Facebook’s “news feed” patent — more formally US patent number 7,669,123 for “dynamically providing a news feed about a user of a social network” — is a classic example of why the very idea of software patents is controversial.

The patent, filed in 2006 and granted on February 23 this year, claims to cover the monitoring of activities in a social network, storing them in a database, generating a list of news items related to those activities, selecting and sorting them, and displaying them to selected users with embedded links and advertising. In other words, it covers the “News Feed” that has been at the centre of Facebook since 2006 — and perhaps the similar news feeds since adopted by other social network sites including MySpace, LinkedIn and Google’s new Buzz.

This patent doesn’t cover every kind of news feed. Twitter wouldn’t be affected, reports All Facebook, since Twitter’s feed contains only the updates explicitly posted by users, not news of implicit actions such as “Sue Smith commented on John Brown’s status”.

But is this really anything new — patent law’s “novelty” requirement?

“They [Facebook] might be covering a sort of software or a kind of technology, but in essence what they’re doing is covering an activity that has probably been done for years but maybe just not with computers and not in quite the same technological way,” Kimberlee Weatherall, who teaches intellectual property law at the University of Queensland, told Crikey.

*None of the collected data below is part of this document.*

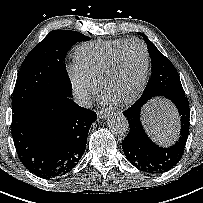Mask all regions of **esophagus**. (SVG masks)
I'll return each instance as SVG.
<instances>
[{
	"label": "esophagus",
	"instance_id": "34e87169",
	"mask_svg": "<svg viewBox=\"0 0 203 203\" xmlns=\"http://www.w3.org/2000/svg\"><path fill=\"white\" fill-rule=\"evenodd\" d=\"M97 116H98L99 119H104V118H106L108 116V112H106V111H98Z\"/></svg>",
	"mask_w": 203,
	"mask_h": 203
}]
</instances>
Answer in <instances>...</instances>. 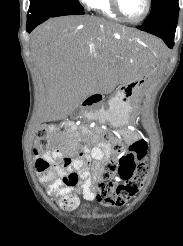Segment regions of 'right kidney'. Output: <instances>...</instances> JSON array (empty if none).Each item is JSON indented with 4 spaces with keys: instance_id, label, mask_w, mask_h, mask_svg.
Listing matches in <instances>:
<instances>
[{
    "instance_id": "1",
    "label": "right kidney",
    "mask_w": 183,
    "mask_h": 246,
    "mask_svg": "<svg viewBox=\"0 0 183 246\" xmlns=\"http://www.w3.org/2000/svg\"><path fill=\"white\" fill-rule=\"evenodd\" d=\"M50 130H53V126H52V127H50Z\"/></svg>"
}]
</instances>
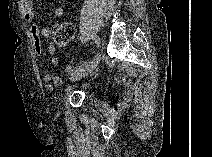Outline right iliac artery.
Returning a JSON list of instances; mask_svg holds the SVG:
<instances>
[{"mask_svg":"<svg viewBox=\"0 0 212 157\" xmlns=\"http://www.w3.org/2000/svg\"><path fill=\"white\" fill-rule=\"evenodd\" d=\"M92 40L94 41V43L96 44V46L97 47H99V45H100V39L97 37V36H92ZM89 63H91V62H89ZM87 65H88V63H87ZM86 65V66H87ZM84 68V65L83 66H79L78 68H76L75 70H74V74H76V73H78L79 71H81L82 69Z\"/></svg>","mask_w":212,"mask_h":157,"instance_id":"obj_1","label":"right iliac artery"}]
</instances>
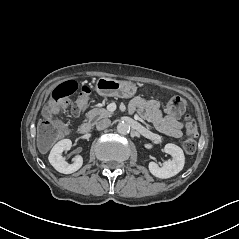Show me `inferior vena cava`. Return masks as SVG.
Returning a JSON list of instances; mask_svg holds the SVG:
<instances>
[{
  "label": "inferior vena cava",
  "mask_w": 239,
  "mask_h": 239,
  "mask_svg": "<svg viewBox=\"0 0 239 239\" xmlns=\"http://www.w3.org/2000/svg\"><path fill=\"white\" fill-rule=\"evenodd\" d=\"M110 125H111V120L108 118H105V119H102L97 122L96 128L98 130H104V129L108 128Z\"/></svg>",
  "instance_id": "602c4592"
}]
</instances>
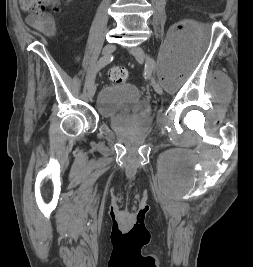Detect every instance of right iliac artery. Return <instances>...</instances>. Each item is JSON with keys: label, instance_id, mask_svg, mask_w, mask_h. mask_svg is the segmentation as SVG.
I'll return each mask as SVG.
<instances>
[{"label": "right iliac artery", "instance_id": "1", "mask_svg": "<svg viewBox=\"0 0 253 267\" xmlns=\"http://www.w3.org/2000/svg\"><path fill=\"white\" fill-rule=\"evenodd\" d=\"M112 60H113V56L111 55H105L98 60L95 68L93 69L92 73L89 75L87 79V87H89L90 84L94 82L96 72L102 67H104L105 65L109 64Z\"/></svg>", "mask_w": 253, "mask_h": 267}]
</instances>
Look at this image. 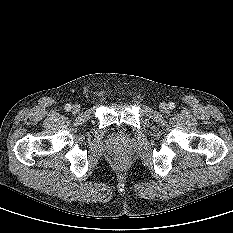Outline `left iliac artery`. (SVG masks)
<instances>
[{
	"mask_svg": "<svg viewBox=\"0 0 233 233\" xmlns=\"http://www.w3.org/2000/svg\"><path fill=\"white\" fill-rule=\"evenodd\" d=\"M169 109L173 110L175 108V104L173 102H170L168 104Z\"/></svg>",
	"mask_w": 233,
	"mask_h": 233,
	"instance_id": "left-iliac-artery-1",
	"label": "left iliac artery"
}]
</instances>
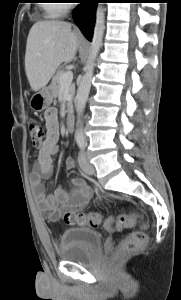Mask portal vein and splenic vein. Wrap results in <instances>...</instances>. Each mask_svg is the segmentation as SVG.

“The idea of getting updates about things that your friends are doing and then wanting to interact with that probably isn’t a particularly new idea and it did perhaps precede social networks.”

Andres Guadamuz, law lecturer at the University of Edinburgh, is blunter, calling it “a patent for trivial database information handling”.

“Where is the novelty? Where is the inventive step? This is pretty obvious stuff! RSS feeds and news streams are relatively old, and the only big difference here is that it is applied to social networks,” he wrote at his blog TechnoLlama.

There’s an echo here of the infamous 1-Click patent granted to Amazon in 1999 for the method of allowing customers to purchase using a single click on a “buy now” button and previously-stored address and credit card details. While the broadest claims of the original patent were subsequently rejected in 2007, Amazon resubmitted more narrowly and the US Patent Office has not yet made a determination. Since 2000, Apple has been licensing 1-Click for its iTunes Store.

Facebook’s patent may be a defensive move, something to be held in reserve as a bargaining chip should they be sued for patent infringement by another social network patent-holder.

Such patent battles are commonplace between tech companies. Apple vs Nokia over smartphone technology is just one recent example. Apple is also suing HTC, which makes Google’s Android-based Nexus One smartphone.

On the other hand, Facebook could use the patent offensively by suing competitors for infringement or demanding licence fees. That could well end up stifling innovation, particularly given so much software innovation comes from cash-strapped start-ups.

“Smaller companies can become targets because they don’t have patents that they can bring back in response,” Weatherall said. “The reality is patent litigation is really very expensive. I mean it’s expensive for both sides, but it’s certainly expensive if you end up on the receiving end.”